Charlie Bilello of Compound Capital Advisors, noted that the S&P 500 was down 28 per cent from its record high in early January. That’s in line with the median average bear market drop of 29 per cent, for data going back to 1929.
Investors may be thinking that the sell-off in 2022 has reached its limit. However, there is nothing stopping the current bear market from deviating from the average, particularly if the economy deteriorates further.
According to Mr.
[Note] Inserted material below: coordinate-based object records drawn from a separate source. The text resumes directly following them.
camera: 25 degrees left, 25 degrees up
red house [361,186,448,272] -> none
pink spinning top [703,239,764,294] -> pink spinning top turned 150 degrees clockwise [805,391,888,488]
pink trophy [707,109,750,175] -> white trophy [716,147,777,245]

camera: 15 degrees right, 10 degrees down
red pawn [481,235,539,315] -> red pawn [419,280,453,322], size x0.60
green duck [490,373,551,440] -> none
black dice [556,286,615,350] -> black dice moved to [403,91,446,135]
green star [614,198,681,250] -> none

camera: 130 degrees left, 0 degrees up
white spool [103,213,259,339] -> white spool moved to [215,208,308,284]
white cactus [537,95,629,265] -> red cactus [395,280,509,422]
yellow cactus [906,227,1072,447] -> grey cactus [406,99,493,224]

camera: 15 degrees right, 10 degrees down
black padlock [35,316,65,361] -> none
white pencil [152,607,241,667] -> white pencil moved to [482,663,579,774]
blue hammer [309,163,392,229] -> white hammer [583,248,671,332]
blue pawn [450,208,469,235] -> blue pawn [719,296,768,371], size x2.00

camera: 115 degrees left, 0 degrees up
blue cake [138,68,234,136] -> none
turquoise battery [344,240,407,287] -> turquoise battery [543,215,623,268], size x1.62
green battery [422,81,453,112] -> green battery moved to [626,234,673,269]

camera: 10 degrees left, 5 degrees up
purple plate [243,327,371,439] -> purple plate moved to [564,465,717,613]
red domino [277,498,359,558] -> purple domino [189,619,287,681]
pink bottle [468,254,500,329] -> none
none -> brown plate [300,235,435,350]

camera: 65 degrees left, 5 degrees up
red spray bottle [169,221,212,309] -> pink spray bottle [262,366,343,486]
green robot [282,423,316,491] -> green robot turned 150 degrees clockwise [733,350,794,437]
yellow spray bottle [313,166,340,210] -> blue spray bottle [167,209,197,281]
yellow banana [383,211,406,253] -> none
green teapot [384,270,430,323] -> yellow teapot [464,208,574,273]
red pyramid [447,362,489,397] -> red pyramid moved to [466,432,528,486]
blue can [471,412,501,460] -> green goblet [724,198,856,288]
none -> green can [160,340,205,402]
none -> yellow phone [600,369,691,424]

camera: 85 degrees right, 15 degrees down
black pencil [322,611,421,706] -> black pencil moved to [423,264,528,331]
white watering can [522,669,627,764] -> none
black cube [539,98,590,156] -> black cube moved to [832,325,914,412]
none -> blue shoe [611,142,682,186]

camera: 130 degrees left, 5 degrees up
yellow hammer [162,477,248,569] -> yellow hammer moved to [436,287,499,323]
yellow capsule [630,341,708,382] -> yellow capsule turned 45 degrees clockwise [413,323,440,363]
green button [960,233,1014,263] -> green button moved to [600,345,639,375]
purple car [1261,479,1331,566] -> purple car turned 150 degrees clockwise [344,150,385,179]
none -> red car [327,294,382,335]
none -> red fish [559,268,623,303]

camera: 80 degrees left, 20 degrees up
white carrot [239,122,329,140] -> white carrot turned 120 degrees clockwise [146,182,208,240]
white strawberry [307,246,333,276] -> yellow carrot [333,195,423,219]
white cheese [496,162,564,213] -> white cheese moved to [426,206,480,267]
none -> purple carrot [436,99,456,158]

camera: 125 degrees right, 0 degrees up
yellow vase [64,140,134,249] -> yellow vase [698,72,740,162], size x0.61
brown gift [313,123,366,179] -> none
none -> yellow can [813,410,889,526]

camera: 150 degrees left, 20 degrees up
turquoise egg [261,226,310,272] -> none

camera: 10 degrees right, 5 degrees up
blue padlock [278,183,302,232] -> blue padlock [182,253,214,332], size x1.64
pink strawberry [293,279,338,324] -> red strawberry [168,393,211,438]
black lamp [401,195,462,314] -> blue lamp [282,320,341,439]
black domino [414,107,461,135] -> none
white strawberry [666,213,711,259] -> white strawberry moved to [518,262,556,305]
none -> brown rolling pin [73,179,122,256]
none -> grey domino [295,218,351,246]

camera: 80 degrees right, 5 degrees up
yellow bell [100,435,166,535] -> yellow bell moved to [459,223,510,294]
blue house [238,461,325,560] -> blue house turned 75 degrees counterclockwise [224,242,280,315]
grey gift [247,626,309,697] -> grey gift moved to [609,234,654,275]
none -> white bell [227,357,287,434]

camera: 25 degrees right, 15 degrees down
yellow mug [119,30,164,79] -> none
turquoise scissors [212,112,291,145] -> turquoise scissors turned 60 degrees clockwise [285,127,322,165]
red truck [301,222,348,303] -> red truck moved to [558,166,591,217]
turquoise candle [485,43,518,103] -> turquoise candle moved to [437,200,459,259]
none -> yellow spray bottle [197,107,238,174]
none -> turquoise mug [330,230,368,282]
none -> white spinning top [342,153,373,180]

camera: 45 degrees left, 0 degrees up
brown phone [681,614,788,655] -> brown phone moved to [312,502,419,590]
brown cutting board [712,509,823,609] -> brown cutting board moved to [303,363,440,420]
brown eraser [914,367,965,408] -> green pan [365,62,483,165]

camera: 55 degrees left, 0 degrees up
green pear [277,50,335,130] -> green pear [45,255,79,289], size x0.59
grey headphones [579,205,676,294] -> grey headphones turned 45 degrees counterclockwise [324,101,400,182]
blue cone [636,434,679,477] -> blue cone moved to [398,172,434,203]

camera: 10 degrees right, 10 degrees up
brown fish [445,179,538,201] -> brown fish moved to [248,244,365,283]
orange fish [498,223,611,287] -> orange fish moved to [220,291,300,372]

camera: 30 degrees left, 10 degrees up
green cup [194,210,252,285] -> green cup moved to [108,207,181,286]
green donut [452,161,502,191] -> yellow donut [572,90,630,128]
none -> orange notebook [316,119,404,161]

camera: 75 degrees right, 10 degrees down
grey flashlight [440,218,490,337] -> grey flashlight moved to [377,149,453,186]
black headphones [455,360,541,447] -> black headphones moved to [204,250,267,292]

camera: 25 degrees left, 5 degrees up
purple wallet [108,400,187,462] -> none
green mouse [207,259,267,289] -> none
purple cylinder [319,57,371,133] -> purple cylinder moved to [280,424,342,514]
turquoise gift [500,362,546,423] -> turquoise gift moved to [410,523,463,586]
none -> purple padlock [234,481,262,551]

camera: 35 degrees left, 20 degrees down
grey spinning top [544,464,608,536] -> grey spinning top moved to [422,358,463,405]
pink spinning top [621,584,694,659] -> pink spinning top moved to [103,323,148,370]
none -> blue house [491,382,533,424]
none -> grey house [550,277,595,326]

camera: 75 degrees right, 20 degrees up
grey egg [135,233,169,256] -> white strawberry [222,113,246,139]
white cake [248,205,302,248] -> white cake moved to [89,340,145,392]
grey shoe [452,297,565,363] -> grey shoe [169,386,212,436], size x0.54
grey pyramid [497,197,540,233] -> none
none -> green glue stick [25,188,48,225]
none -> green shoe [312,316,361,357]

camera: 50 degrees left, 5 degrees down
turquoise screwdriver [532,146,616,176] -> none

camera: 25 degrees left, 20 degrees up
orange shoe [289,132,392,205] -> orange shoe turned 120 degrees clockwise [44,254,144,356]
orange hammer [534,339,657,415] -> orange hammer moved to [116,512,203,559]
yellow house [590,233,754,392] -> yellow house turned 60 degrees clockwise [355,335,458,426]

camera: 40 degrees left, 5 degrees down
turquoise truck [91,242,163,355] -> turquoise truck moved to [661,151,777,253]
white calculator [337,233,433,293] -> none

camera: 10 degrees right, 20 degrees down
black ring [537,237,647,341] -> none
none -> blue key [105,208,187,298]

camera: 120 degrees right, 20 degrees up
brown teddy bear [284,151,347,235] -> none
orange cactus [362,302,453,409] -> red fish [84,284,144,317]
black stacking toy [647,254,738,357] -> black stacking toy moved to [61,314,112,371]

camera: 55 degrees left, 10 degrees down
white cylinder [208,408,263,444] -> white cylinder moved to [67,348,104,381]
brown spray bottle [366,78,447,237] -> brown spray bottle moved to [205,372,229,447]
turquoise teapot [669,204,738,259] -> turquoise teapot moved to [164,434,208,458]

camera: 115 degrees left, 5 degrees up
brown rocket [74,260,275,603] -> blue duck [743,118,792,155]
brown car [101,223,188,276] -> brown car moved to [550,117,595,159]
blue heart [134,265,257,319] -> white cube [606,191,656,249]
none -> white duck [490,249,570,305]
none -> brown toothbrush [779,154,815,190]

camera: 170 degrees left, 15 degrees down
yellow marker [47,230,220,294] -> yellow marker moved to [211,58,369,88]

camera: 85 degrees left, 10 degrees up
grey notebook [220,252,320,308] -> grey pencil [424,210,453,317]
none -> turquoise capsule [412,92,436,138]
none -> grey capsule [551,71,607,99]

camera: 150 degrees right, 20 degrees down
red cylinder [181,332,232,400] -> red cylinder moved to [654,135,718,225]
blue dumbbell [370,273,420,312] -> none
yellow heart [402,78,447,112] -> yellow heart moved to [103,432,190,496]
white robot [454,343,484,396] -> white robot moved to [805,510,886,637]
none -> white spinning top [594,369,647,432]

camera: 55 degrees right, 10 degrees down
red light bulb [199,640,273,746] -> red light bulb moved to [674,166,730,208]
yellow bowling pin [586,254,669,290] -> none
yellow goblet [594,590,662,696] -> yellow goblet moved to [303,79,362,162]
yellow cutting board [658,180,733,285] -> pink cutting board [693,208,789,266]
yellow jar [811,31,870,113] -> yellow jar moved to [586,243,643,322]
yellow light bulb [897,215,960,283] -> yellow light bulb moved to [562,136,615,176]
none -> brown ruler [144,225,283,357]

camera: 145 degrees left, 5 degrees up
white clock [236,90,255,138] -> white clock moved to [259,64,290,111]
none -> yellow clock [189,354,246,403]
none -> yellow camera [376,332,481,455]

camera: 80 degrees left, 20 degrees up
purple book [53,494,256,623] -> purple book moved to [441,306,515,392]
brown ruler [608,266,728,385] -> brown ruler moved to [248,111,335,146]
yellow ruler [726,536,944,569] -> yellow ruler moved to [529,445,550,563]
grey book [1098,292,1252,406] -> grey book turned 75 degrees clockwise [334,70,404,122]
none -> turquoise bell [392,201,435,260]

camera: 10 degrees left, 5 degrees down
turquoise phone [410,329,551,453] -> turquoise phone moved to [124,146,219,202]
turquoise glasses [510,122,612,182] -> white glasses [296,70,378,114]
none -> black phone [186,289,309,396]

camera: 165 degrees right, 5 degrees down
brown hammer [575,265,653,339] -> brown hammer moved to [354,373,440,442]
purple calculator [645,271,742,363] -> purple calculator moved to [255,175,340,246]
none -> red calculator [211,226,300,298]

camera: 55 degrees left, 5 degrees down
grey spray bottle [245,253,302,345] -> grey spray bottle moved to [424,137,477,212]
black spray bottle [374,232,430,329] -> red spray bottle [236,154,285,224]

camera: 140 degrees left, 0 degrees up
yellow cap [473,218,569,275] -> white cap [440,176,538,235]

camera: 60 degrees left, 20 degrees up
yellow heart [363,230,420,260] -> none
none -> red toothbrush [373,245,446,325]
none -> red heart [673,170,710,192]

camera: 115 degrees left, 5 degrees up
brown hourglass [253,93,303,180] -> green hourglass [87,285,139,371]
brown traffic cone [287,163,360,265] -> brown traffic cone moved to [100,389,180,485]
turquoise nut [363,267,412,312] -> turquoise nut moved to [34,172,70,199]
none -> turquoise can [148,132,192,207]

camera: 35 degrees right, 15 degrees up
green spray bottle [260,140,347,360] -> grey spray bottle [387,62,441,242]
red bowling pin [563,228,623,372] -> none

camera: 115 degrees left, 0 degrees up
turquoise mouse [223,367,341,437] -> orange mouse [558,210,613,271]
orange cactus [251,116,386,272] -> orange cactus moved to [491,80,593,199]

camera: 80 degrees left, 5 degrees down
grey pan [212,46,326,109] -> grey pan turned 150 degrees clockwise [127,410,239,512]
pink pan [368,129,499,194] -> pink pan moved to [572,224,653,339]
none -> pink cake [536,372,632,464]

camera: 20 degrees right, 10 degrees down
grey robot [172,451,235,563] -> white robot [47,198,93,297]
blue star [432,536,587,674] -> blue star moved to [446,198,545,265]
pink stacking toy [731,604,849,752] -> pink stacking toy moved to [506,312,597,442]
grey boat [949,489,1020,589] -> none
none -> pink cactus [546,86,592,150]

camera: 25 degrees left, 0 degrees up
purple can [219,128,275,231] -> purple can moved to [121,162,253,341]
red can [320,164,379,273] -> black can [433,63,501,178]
Bilello’s research, the median average bear market drop for the S&P 500 when there is a recession is noticeably more painful, at 42 per cent.
The remarkable seesawing extended the market turbulence that has defined much of 2022, particularly since the start of September.
Since then, the U.S. Federal Reserve has reinforced its position that it will continue to raise its key interest rate aggressively until it sees clear signs of defeating inflation.
The latest reading suggests that inflation remains a threat.
The U.S. Labor Department reported that “core” consumer prices – which exclude volatile food and energy items – gained 6.6 per cent in September, compared with a year earlier, and up from 6.3 per cent in August.
“The September inflation data for the U.S. showed that core price pressures remained red hot, adding urgency to the Fed’s rate hiking path,” Katherine Judge, an economist at CIBC World Markets, said in a note.
Besides its impact on the stock market, the inflation reading also sent bond yields on a wild ride.
The yield on the 10-year U.S. Treasury bond briefly rose to a fresh multiyear high of 4.06 per cent (as yields rise, bond prices fall), before subsiding below the 4-per-cent threshold.
The Fed has raised rates five times this year, most recently by a giant-sized three-quarters of a percentage point in September, in an attempt to slow economic activity and bring down the rate of inflation toward a target of 2 per cent.
Many economists expect the central bank will raise its rate by another three-quarters of a percentage point in November, even amid concerns of a coming recession and slowing corporate profits.
This view was bolstered by minutes from the Fed’s September monetary policy meeting, released on Wednesday.
“There is a key theme found throughout these latest minutes: Inflation is still too high and the Fed will not rest until they’re confident that inflation is brought to heel,” Taylor Schleich, an economist at National Bank Financial, said in a note.